Reading for Life

By Bishop Dr Robert Solomon

As Christians, we are the people of the Book. God has chosen to reveal Himself through His written word. It was no wonder that John Wesley considered himself to be the “man of one book.” He built his life on the basis of the Bible and on his relationship to Jesus Christ.

Interestingly, though he called himself a man of one book, Wesley was also a man of a thousand books. He was an avid reader, with a mind that was thirsty for true knowledge that led to holiness. Because of his own experience, he expected his Methodist preachers to read widely and deeply. To help them, he compiled together edited portions of Christian classics and devotionals into 50 volumes which he called “The Christian Library.”

This collection contained some of the ancient classics such as the epistles of the apostolic fathers (Clement, Ignatius, Polycarp) as well as the writing of several Puritans. While many of the early Methodist preachers were barbers, butchers, farmers, and tailors who doubled up as part-time lay preachers in the movement, Wesley nevertheless wanted them to read good books to ground their lives and ministries in good doctrine and sound knowledge. Wesley’s collection was not the easiest reading material but they were considered essential reading by Wesley for his ministers and leaders.

Wesley’s insistence on good reading material as well as good reading habits came from his own experience. As a young Anglican priest and as a member of his Holy Club at Oxford University, he drank deeply from the Bible as well as the classics such as Thomas a Kempis’ Imitation of Christ, William Law’s A Serious Call to the Devout Life, Jeremy Taylor’s Holy Living and Holy Dying, and Henry Scougal’s The Life of God in the Soul of Man. This prepared him for his heart-warming Aldersgate experience in 1738.

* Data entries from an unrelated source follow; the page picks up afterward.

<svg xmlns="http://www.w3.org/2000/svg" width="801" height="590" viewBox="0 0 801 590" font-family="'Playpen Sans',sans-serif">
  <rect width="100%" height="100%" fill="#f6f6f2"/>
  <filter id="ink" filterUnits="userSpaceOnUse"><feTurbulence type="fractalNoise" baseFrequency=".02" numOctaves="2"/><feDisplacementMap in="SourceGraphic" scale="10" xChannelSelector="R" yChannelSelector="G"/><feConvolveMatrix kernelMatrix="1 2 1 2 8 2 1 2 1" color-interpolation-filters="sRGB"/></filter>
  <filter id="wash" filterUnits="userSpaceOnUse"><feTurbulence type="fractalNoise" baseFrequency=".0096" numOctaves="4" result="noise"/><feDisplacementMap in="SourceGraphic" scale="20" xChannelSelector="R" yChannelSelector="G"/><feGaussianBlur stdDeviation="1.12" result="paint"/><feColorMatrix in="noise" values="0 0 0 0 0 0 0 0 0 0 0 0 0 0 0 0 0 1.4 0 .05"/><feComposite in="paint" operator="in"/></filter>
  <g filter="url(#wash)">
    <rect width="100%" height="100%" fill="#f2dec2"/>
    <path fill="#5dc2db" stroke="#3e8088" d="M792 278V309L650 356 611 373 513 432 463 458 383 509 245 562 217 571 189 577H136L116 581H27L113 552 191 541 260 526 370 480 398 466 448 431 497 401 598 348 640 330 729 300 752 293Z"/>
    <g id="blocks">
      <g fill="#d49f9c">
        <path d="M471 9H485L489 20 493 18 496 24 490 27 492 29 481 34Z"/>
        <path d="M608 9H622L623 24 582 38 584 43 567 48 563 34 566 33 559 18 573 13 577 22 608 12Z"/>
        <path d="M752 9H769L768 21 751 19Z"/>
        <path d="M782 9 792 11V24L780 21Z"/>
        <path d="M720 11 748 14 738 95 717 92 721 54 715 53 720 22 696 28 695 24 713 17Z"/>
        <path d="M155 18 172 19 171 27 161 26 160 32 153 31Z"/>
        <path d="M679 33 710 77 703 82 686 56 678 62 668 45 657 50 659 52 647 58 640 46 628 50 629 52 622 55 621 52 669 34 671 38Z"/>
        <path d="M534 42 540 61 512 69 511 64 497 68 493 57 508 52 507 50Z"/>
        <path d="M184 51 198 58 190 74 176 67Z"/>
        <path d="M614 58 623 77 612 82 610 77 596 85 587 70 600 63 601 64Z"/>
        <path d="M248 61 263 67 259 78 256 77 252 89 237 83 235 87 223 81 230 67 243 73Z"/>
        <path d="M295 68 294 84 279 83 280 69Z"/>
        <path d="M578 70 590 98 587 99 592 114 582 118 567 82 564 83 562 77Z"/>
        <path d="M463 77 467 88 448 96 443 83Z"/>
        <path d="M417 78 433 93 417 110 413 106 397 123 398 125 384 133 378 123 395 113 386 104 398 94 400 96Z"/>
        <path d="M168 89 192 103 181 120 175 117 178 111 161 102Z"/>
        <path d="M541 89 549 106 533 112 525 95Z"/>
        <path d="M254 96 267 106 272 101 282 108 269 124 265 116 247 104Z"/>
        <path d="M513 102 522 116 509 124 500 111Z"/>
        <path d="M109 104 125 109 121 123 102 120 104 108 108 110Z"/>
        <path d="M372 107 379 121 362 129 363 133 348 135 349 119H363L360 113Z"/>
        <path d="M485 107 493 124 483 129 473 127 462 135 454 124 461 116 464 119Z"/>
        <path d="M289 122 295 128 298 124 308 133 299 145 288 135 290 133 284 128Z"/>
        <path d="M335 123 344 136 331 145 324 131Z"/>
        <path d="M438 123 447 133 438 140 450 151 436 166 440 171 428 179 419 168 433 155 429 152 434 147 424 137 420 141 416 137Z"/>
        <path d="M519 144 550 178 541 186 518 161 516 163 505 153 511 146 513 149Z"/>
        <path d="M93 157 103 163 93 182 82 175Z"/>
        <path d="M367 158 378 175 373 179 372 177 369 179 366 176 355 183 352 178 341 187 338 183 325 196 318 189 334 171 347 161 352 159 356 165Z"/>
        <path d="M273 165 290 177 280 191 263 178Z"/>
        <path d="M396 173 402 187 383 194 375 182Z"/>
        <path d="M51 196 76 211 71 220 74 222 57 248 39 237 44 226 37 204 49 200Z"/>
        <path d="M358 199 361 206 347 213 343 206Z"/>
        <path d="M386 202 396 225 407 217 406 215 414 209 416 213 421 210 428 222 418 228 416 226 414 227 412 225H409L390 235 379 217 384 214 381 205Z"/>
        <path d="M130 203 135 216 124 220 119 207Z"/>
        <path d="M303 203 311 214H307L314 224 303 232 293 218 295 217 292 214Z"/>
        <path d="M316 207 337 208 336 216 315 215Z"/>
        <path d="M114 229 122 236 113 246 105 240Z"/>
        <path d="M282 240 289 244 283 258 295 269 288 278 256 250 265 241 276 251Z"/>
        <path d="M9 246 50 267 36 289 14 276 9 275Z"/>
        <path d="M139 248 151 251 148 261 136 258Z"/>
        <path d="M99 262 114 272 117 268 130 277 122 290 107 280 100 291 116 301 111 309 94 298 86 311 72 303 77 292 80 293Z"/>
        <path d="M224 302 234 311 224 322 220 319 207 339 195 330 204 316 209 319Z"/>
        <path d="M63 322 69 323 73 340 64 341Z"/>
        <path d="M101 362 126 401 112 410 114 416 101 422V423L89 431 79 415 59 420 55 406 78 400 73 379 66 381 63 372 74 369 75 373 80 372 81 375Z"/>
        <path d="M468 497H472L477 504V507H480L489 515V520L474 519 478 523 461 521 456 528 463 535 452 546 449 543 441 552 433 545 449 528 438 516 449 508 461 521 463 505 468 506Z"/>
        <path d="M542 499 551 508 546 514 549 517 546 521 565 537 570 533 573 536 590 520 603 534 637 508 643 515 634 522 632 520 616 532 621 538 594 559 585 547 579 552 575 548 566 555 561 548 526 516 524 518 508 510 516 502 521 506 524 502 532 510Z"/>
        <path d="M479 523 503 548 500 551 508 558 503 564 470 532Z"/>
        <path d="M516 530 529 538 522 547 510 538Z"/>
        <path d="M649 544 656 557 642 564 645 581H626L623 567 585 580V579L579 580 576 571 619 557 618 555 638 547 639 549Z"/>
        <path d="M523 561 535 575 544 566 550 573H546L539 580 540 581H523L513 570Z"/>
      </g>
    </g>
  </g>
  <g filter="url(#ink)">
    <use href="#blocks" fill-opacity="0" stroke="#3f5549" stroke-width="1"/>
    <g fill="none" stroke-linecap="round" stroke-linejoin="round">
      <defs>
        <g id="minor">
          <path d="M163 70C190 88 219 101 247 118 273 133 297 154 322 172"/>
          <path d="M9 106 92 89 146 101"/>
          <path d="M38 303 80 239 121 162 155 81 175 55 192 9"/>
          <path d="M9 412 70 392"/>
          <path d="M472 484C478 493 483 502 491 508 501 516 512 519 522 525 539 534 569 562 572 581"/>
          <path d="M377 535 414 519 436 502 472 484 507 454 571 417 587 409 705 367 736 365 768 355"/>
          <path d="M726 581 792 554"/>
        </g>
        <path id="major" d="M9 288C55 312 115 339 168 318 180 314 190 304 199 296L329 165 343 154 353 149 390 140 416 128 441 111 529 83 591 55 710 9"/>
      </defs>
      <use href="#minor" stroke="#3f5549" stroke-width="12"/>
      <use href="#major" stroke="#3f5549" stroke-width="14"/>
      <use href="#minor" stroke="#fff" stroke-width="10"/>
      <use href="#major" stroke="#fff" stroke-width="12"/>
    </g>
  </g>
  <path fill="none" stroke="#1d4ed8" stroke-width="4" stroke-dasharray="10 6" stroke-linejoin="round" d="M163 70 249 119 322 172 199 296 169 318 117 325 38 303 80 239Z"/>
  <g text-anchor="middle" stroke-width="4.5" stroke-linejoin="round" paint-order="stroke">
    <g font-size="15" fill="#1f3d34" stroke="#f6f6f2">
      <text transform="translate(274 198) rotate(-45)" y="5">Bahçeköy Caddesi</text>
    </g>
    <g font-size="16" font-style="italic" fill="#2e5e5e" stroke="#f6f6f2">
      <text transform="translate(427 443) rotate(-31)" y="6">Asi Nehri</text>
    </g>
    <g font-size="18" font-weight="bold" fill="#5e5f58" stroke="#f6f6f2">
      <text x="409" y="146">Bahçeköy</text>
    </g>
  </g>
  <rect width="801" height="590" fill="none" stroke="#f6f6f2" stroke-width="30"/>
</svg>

Wesley was also greatly influenced by the writings of the church fathers. For example, he was deeply shaped by the thought of Gregory of Nyssa, a 4th century church father, especially as it appeared in the form of the homilies of his Egyptian contemporary Macarius (whose writings were included in Wesley’s Christian library). It was this influence and his reading of other church fathers that contributed to Wesley’s development of his key practical doctrines of sanctification and Christian perfection.

In the decades following his formative years, God was going to use Wesley to bring about a revival movement in Britain, the United States, and in other places. But as Christian historian Chris Armstrong has said, “the wave of the future needs the wisdom of the past.” And John Wesley was living proof of that truth.

Wesley was a lifelong reader. He often read books on horseback as he travelled from place to place to oversee the exploding Methodist movement. Later, in old age, he travelled by carriage and had a book shelf in it to enable him to continue his reading habits.

Knowing the importance of reading good books (especially the classics), Wesley insisted that Methodists should be reading people. He established book rooms and wrote that “reading Christians are knowing Christians,” and that “the work of grace would die out in one generation if the Methodists were not a reading people.”

What about us today, especially the ministers and readers? In his book The Art of Pastoring, David Hansen describes how he began his pastoral ministry in a church by looking at the study of his predecessor. That man had abandoned both the ministry and his books in the study. Hansen noted that the shelves were lined with books on the latest fads and ideas – a kaleidoscopic record of the rise and fall of popular theological and ministry fads and fashions. The predecessor’s library explained why he had finally given up the ministry. His foundations were thinly laid. Hansen reflected wisely that he would rather read a few pages of Karl Barth than book after book of popular and transient fare.

Obviously what we read is important. In a sense we are what we read. Wesley has left behind an example and heritage that is particularly relevant to us today, as we live in information overload. There is a need to discern between the wheat and the chaff. Take for instance blogs on the internet. There are some good ones but most are a sheer waste of time to read. It is better to spend the time reading some of the Christian classics. (If you want to know what some of these are, try Richard Foster’s Spiritual Classics and  Devotional Classics). Reading them would be like building your house carefully, stone by stone. When the winds blow, your house will stand. That’s how important good reading is.